B-type natriuretic peptide (BNP) is a neurohormone secreted mainly in the cardiac ventricles in response to volume expansion and pressure overload. The aim of this study was to assess plasma N-terminal proBNP (NT-proBNP) changes in acute ischemic stroke (AIS).


The study group consisted of 57 (37 women aged 64 ± 12 years) patients who had their first AIS and no history or signs of cardiovascular disease. An age-matched control group was also included (n = 57, 36 women aged 61 ± 6 years). NT-proBNP, troponin I (TnI), and creatine kinase–MB were evaluated. A thorough cardiovascular and neurological investigation, including imaging techniques and lesion size determination, was also performed.

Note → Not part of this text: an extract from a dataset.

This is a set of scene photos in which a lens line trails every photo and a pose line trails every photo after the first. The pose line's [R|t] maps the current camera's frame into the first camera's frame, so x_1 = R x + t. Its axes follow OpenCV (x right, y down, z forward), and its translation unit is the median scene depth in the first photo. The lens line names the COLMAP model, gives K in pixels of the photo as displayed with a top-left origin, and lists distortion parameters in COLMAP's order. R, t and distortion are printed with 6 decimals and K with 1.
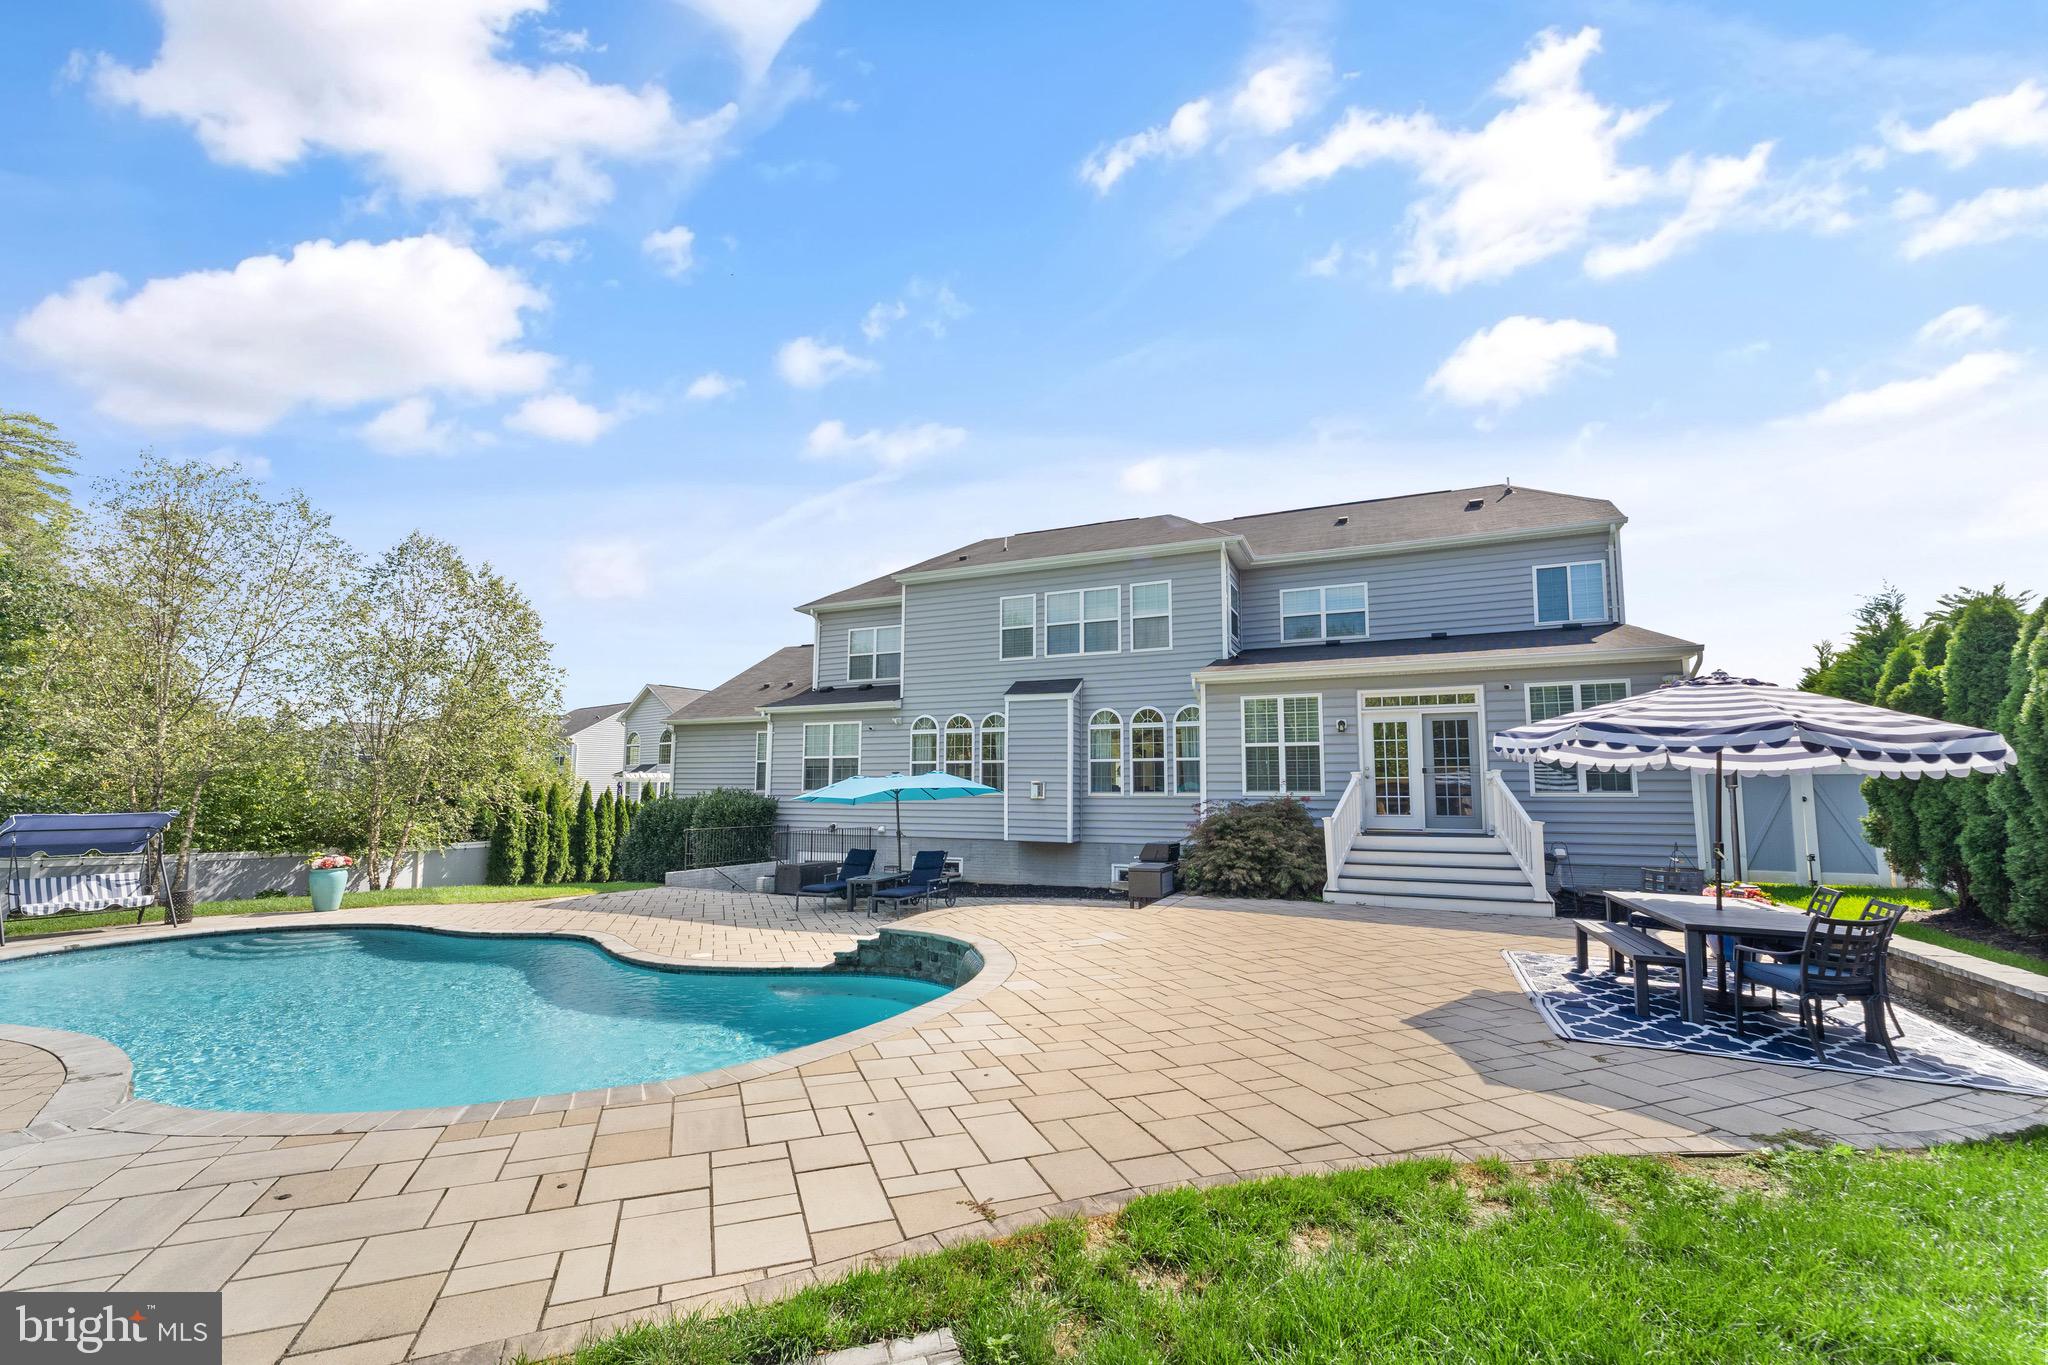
lens RADIAL K [[823.3, 0, 1014.6], [0, 823.3, 682.8], [0, 0, 1]] dist [0.000197, 0.000045]
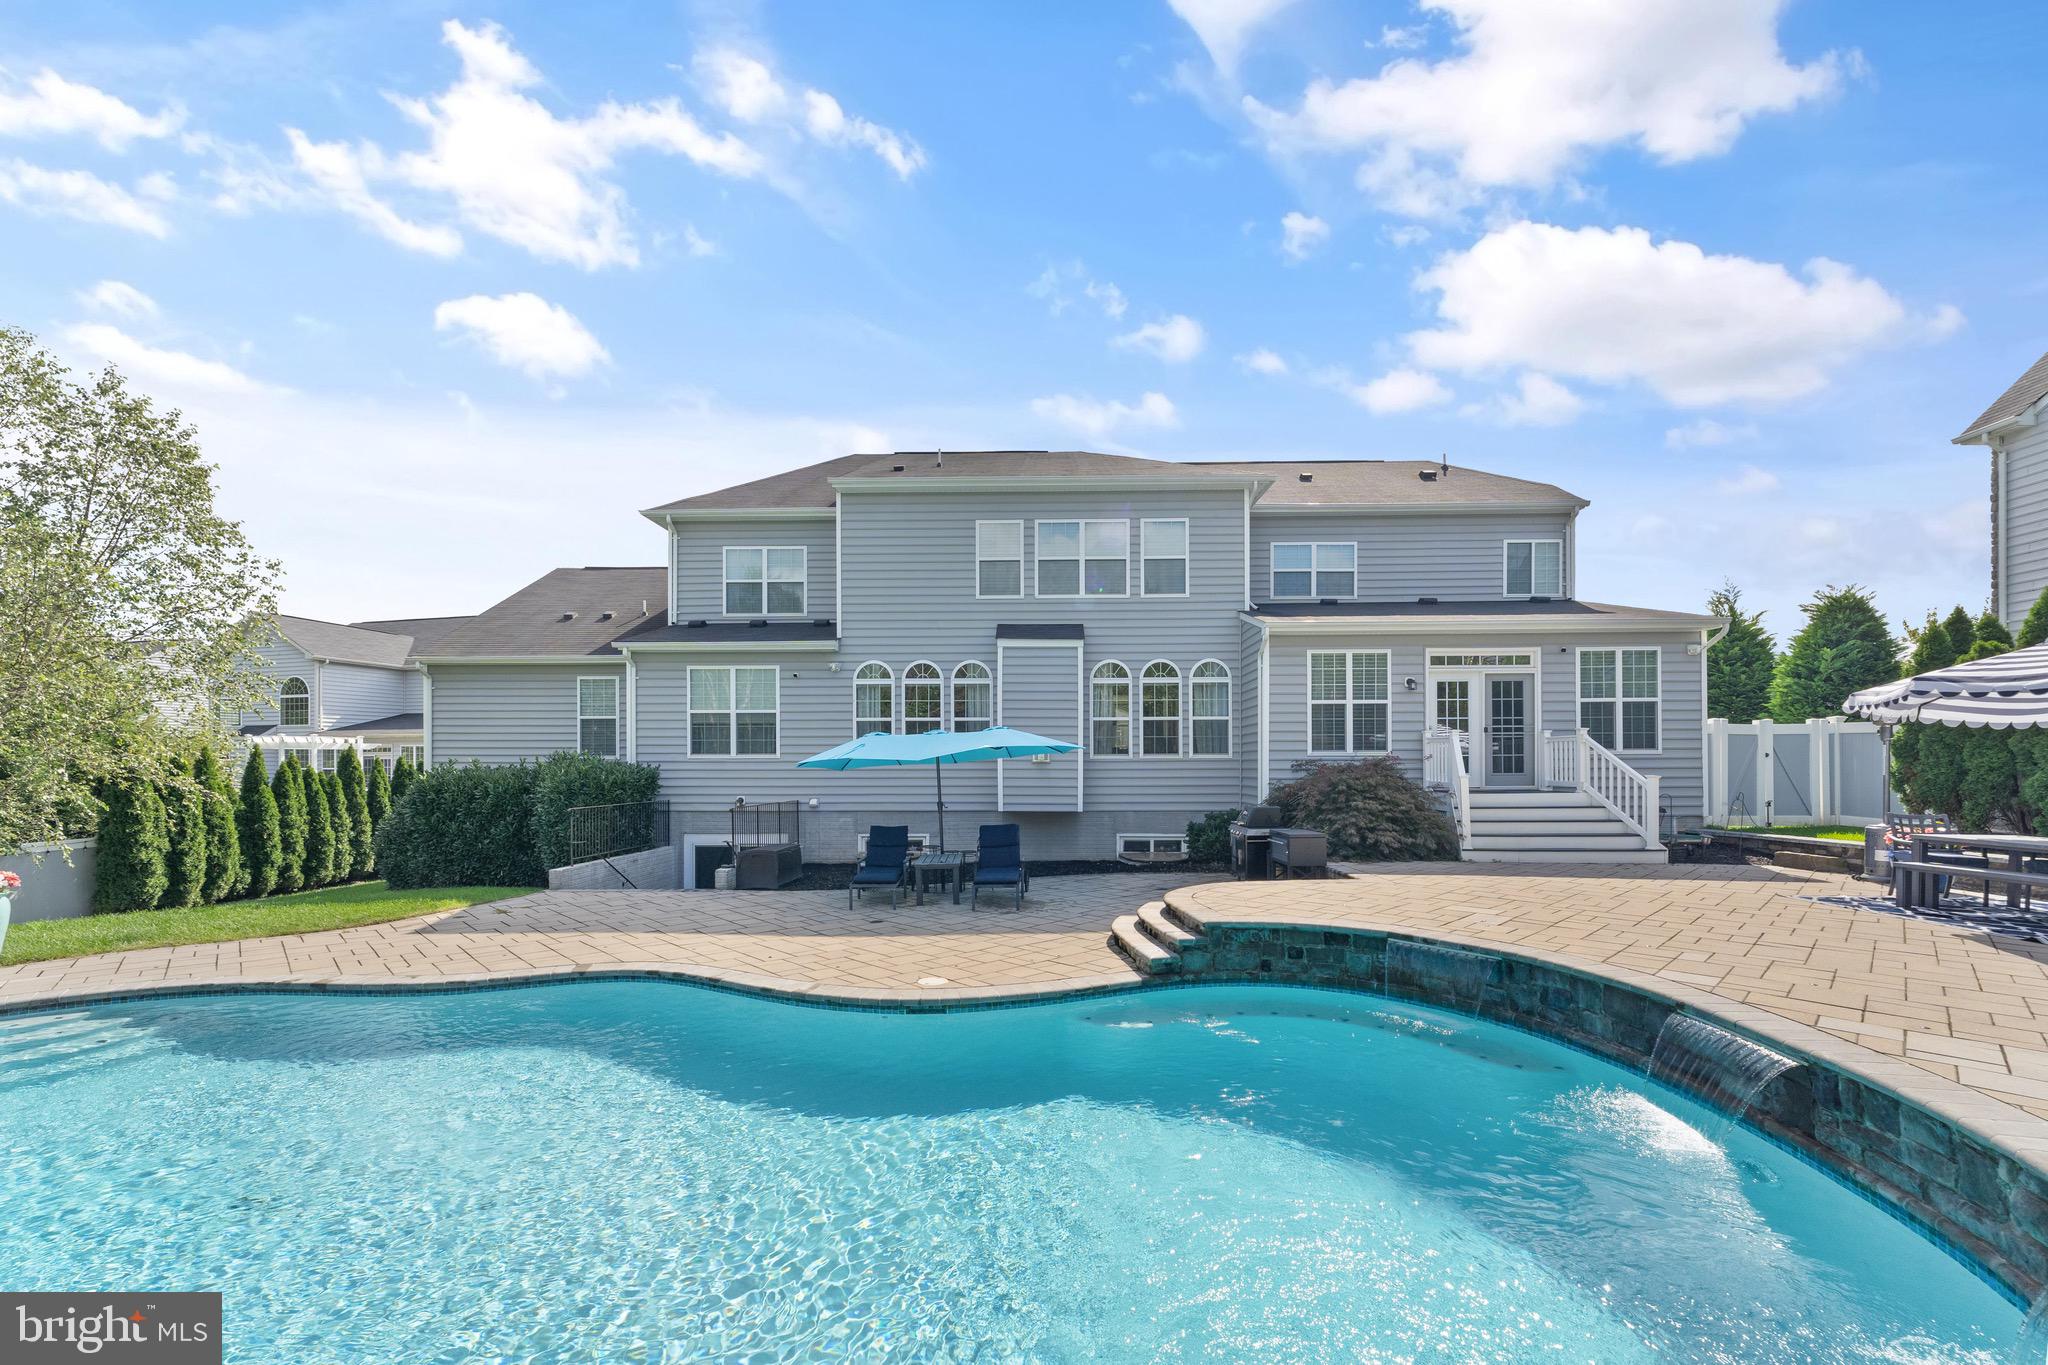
lens RADIAL K [[848.6, 0, 1023.7], [0, 848.6, 746.0], [0, 0, 1]] dist [0.001053, 0.000132]
pose [[0.921718, 0.002989, 0.387848, -0.329478], [-0.045173, 0.993992, 0.099693, 0.036719], [-0.385220, -0.109409, 0.916316, 0.198779]]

The log NT-proBNP peak levels, TnI, and creatine kinase–MB levels were significantly higher in AIS compared with controls (7.25 ± 1.77 vs 3.48 ± 0.76 pg/mL, P < .0001; 0.76 ± 0.54 vs 0.5 ± 0.0 ng/mL, P < .001; 57 ± 37 vs 13 ± 4 U/L, P < .001, respectively). The log NT-proBNP correlated positively with TnI (r = 0.29, P = .03) and heart rate (r = 0.41, P = .002), and negatively with left ventricular ejection fraction (r = −0.67, P < .0001). Patients with signs of marked myocardial ischemia and patients with insular cortex involvement had even higher NT-proBNP levels. After adjustment for relevant factors, the relation between the log NT-proBNP and AIS as well as insular cortex involvement was observed to be insignificant (P > .05 for both).


Our results show that NT-proBNP plasma levels are significantly elevated in AIS and might be of clinical importance as a supplementary tool for the assessment of cardiovascular function in patients with AIS.